На большой перемене Юрий Юрьевич нашел Коробейник в физкультурном зале и позвал ее.
— Нина, мне кажется, вы что-то хотели сказать? Что у вас?
Коробейник удивленно посмотрела на учителя с немым вопросом: как он узнал?
— Ведь я не ошибся? Правда? Пойдемте сядем. Или лучше пройти в комсомольскую комнату, там сейчас никого нет.
Когда закрылась дверь комнаты, Нина, волнуясь, рассказала Юрию Юрьевичу о своем намерении написать рассказ из жизни десятиклассников и о том, как Марийка Полищук раскритиковала сюжет.

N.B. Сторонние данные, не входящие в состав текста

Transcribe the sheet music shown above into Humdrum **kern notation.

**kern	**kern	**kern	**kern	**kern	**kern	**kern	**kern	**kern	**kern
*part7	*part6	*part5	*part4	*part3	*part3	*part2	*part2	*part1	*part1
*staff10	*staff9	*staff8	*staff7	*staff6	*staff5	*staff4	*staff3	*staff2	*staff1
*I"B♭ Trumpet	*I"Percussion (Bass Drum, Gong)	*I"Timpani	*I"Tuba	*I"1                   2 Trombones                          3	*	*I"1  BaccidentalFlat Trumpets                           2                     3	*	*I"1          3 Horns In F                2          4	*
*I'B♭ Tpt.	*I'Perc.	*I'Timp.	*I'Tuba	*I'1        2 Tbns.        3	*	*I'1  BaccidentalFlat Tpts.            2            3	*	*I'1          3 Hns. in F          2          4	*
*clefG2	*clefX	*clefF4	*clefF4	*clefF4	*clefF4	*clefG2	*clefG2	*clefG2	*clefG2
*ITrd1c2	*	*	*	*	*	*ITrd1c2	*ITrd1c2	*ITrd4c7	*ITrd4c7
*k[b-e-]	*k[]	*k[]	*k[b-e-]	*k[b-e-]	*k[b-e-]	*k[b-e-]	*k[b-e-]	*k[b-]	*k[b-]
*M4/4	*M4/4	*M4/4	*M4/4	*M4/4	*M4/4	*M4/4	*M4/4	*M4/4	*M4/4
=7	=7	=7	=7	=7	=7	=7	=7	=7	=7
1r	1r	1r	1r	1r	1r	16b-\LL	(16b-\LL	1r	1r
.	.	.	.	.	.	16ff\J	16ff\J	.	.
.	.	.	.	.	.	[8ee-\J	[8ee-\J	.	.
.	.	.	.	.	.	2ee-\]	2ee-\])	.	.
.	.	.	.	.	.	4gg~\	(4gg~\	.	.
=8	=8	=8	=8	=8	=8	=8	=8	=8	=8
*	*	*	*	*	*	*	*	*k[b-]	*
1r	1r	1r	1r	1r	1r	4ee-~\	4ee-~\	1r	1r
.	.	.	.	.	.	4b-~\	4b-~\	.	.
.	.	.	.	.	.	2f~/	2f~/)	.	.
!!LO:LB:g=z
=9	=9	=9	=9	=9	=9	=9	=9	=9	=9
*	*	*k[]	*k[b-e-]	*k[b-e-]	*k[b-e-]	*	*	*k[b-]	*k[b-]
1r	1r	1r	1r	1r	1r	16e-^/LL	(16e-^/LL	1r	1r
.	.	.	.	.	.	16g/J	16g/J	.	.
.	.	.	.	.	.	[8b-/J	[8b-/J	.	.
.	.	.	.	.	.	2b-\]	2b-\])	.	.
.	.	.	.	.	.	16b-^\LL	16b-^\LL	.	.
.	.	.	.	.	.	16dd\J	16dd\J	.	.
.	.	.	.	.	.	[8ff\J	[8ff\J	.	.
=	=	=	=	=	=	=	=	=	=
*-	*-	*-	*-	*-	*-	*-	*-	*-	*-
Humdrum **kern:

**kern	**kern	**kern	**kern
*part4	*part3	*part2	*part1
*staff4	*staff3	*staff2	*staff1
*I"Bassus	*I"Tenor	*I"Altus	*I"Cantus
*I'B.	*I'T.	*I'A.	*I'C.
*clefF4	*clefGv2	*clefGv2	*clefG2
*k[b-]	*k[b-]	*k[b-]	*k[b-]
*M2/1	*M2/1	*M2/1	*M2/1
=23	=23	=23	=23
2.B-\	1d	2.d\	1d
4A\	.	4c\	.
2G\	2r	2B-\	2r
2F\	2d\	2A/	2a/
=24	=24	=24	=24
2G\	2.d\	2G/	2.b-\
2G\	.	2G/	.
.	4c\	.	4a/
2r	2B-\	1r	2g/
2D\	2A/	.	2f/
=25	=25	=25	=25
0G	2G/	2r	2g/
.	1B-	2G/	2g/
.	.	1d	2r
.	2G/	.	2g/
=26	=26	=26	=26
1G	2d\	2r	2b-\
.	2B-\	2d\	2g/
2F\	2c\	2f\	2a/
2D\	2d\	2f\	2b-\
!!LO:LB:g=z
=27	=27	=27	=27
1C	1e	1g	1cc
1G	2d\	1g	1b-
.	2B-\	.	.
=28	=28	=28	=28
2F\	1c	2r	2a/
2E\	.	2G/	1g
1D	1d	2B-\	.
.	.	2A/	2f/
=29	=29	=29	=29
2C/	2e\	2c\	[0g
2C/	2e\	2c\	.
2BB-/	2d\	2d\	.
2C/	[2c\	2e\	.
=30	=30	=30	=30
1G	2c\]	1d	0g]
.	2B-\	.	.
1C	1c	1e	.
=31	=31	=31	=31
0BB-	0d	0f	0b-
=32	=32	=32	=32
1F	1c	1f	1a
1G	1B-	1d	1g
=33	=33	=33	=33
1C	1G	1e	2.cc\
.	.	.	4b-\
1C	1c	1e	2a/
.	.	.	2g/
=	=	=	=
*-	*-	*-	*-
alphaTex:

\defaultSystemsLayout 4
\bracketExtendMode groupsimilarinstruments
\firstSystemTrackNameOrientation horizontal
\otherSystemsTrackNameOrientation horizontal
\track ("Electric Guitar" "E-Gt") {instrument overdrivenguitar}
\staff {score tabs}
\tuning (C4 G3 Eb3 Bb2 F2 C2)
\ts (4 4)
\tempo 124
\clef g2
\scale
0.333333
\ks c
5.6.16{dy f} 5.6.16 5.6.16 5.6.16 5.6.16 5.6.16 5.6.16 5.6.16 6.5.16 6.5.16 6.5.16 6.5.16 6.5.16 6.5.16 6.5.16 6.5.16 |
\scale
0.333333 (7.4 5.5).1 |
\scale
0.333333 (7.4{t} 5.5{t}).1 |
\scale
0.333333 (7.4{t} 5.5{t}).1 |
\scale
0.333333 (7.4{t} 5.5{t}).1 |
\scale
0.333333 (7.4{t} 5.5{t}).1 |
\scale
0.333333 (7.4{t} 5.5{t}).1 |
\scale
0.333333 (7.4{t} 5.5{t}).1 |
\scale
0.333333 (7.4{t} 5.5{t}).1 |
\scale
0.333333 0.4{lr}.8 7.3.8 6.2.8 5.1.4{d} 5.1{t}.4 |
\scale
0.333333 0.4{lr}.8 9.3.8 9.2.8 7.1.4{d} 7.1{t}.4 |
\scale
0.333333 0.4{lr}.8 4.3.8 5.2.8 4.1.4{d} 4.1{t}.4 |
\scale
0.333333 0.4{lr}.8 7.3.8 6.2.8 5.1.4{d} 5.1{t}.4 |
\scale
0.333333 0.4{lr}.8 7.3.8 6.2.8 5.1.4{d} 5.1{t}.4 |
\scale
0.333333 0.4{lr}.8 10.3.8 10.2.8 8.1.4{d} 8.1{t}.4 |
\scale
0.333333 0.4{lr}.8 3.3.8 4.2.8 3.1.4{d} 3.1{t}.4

— Я много размышляла над ее замечаниями, — неловко говорила Нина, — и ни к какому выводу не пришла. Понимаете, Юрий Юрьевич, я чувствую, что Полищук в чем-то права, и вместе с тем не могу согласиться, что сюжет мой такой ошибочный, такой надуманный, что надо его бросить совсем и придумать новый. И я… я решила рассказать вам… Я очень коротко…
Юрий Юрьевич внимательно выслушал ученицу.
— Хорошая тема, — промолвил он с радостными нотками в голосе, — это тема дружбы, коллектива! Ученица идет даже на то, чтобы получить двойку, только бы не остаться вне коллектива. Хорошо, Нина, хорошо! И совсем не надо бросать сюжет. Попробуйте усовершенствовать его. Надуманное — выбросьте, а взамен возьмите что-то жизненное, правдивое. В десятом классе такая ситуация в самом деле будет выглядеть надумано, и Полищук частично права. Но кто вам мешает взять, скажем, пятый класс, пусть у вас будет учительница арифметики.